Work instructions: Please write out the material from the line with "class: Magnoliopsida" to the line with "common name: Canadian fleabane", including both of those lines, keeping every word unchanged. Give only those lines.

Listed records:
--- Begin ---

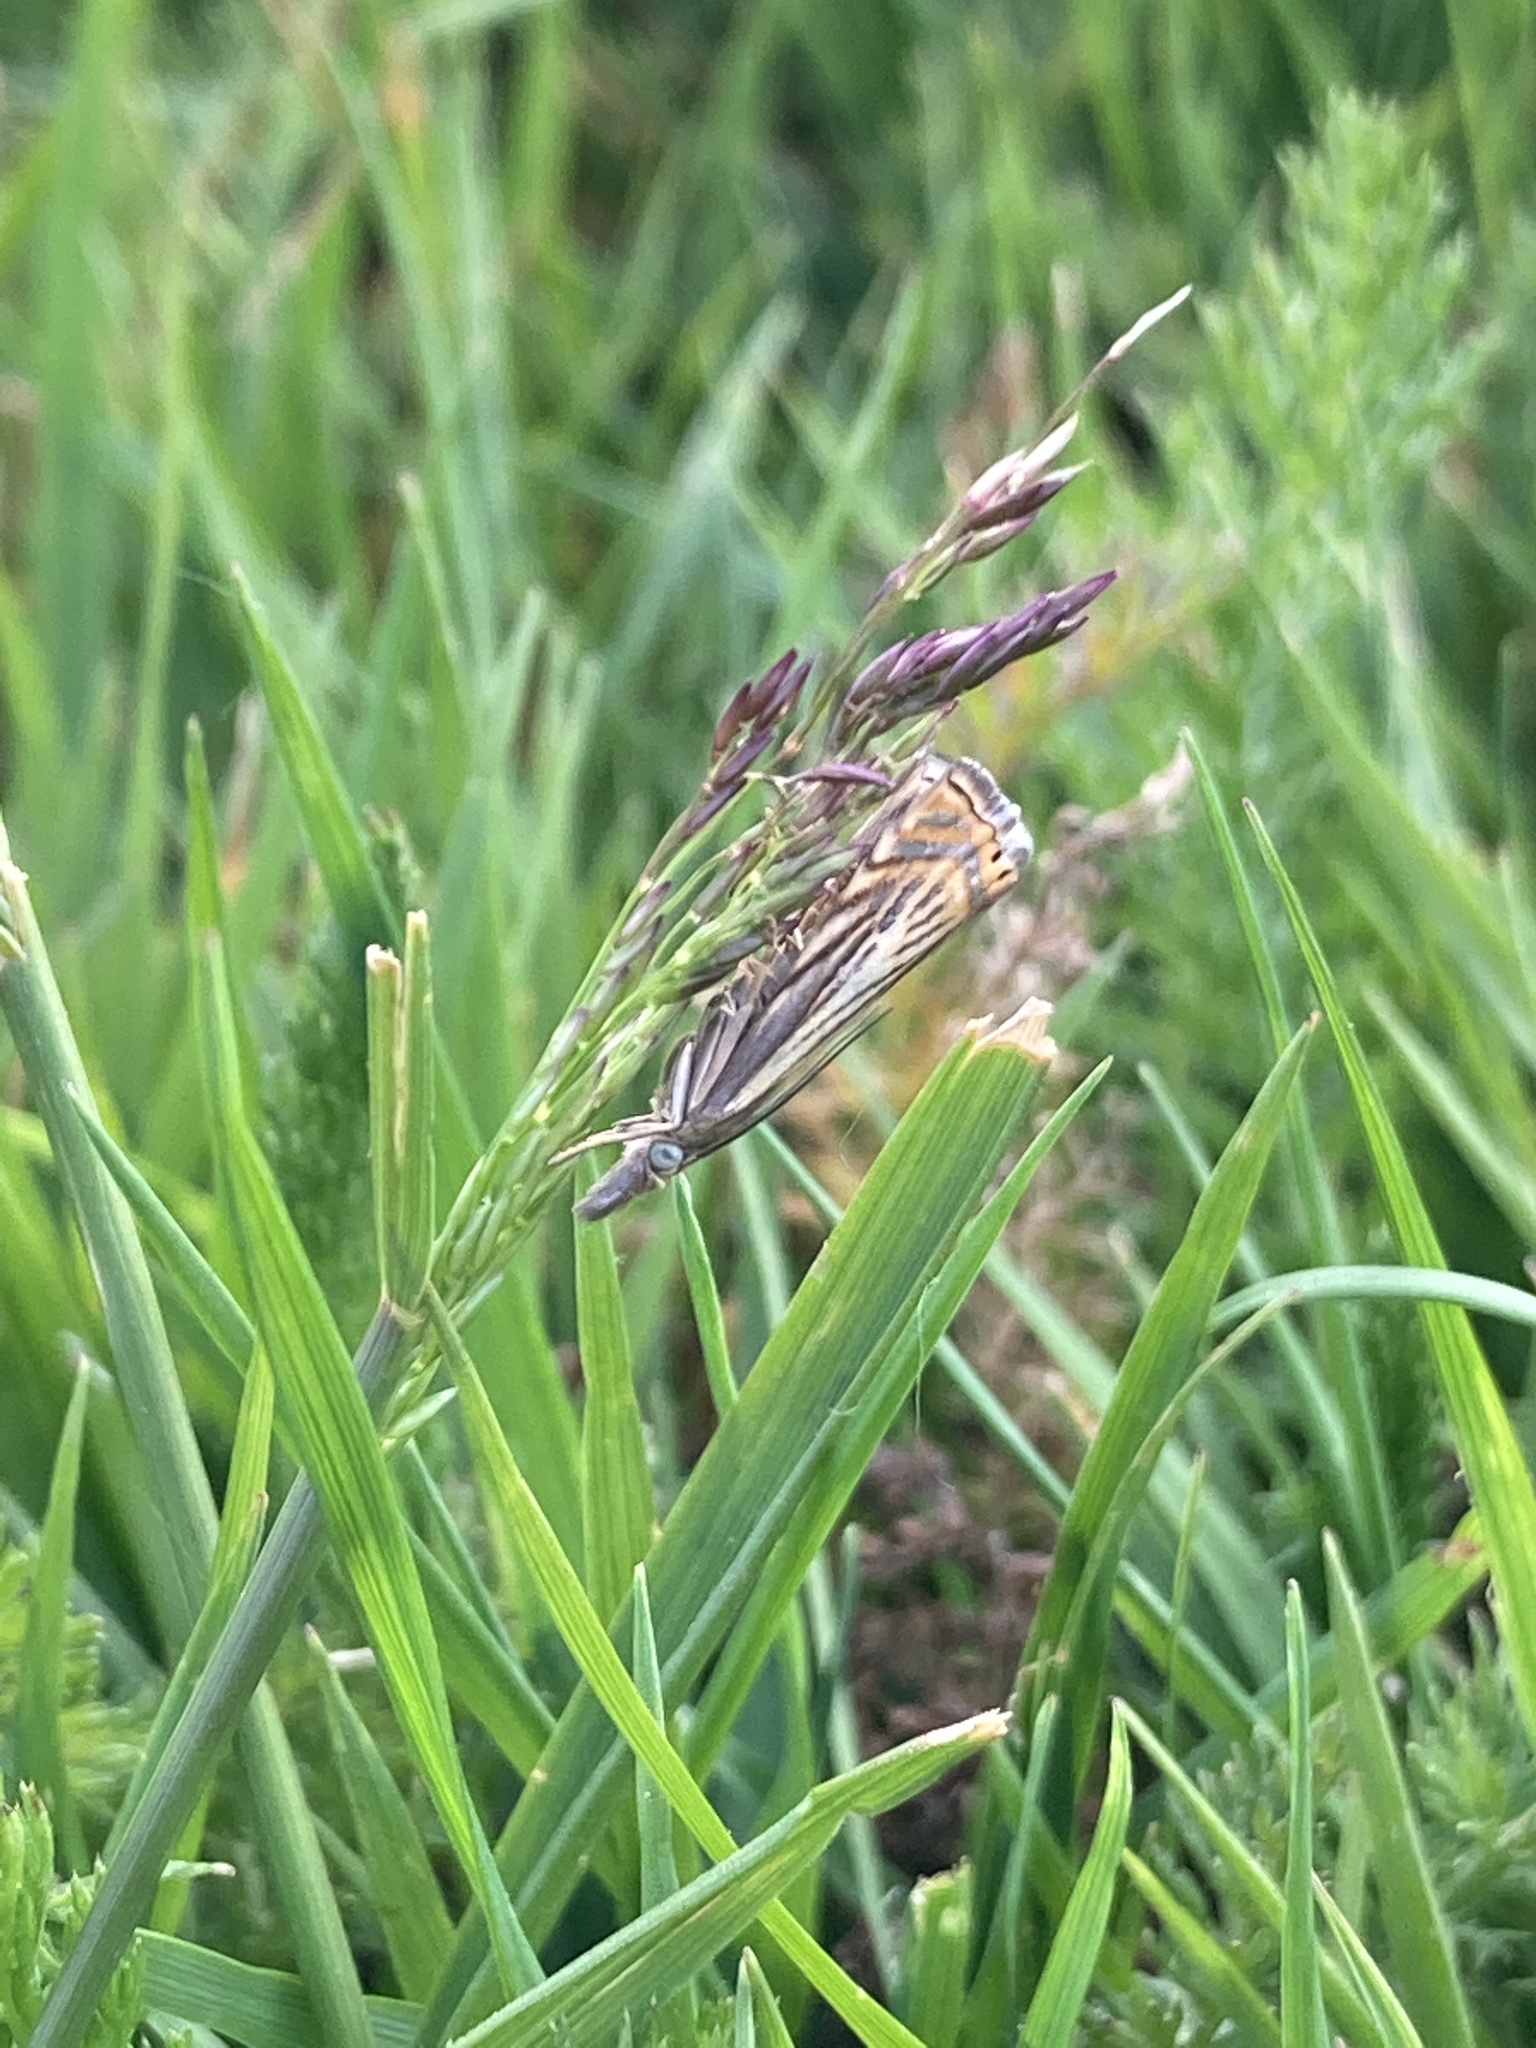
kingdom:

--- End ---
--- Begin ---

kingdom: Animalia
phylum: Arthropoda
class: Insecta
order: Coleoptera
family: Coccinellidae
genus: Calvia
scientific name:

--- End ---
--- Begin ---

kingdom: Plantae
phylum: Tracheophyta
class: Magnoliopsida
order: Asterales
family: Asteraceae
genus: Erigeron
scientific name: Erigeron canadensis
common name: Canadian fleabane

--- End ---

Answer to the exercise:
class: Magnoliopsida
order: Asterales
family: Asteraceae
genus: Erigeron
scientific name: Erigeron canadensis
common name: Canadian fleabane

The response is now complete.